Records excerpted from a collection
_ _ _ _ _
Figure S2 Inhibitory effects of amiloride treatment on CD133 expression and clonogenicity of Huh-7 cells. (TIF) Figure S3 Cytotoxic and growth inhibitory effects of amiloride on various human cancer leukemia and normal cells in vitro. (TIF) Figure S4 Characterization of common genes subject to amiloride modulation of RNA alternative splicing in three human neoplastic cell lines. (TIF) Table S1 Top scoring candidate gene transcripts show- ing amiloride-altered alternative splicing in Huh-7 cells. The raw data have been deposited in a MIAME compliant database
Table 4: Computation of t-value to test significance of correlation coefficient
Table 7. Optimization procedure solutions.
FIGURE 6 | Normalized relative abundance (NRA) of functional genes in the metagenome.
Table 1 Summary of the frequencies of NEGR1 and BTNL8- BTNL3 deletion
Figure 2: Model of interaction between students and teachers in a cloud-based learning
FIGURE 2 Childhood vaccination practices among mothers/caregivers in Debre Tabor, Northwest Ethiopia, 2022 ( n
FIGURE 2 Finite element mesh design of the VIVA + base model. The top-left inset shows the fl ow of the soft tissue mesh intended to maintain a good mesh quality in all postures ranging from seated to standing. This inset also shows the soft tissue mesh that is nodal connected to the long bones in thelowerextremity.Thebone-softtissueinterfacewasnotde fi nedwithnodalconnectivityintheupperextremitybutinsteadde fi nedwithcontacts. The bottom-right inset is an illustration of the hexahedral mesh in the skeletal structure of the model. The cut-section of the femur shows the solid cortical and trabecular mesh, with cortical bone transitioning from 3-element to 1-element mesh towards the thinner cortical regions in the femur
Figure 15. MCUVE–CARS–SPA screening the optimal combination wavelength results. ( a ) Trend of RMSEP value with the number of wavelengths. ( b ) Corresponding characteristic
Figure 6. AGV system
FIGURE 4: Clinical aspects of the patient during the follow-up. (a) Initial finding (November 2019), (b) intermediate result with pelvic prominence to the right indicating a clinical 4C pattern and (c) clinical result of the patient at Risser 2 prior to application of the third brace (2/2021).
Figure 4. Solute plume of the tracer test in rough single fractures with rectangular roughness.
_ _ _ _ _
Only the number of lines above that contain "Table" should be given as the answer.

4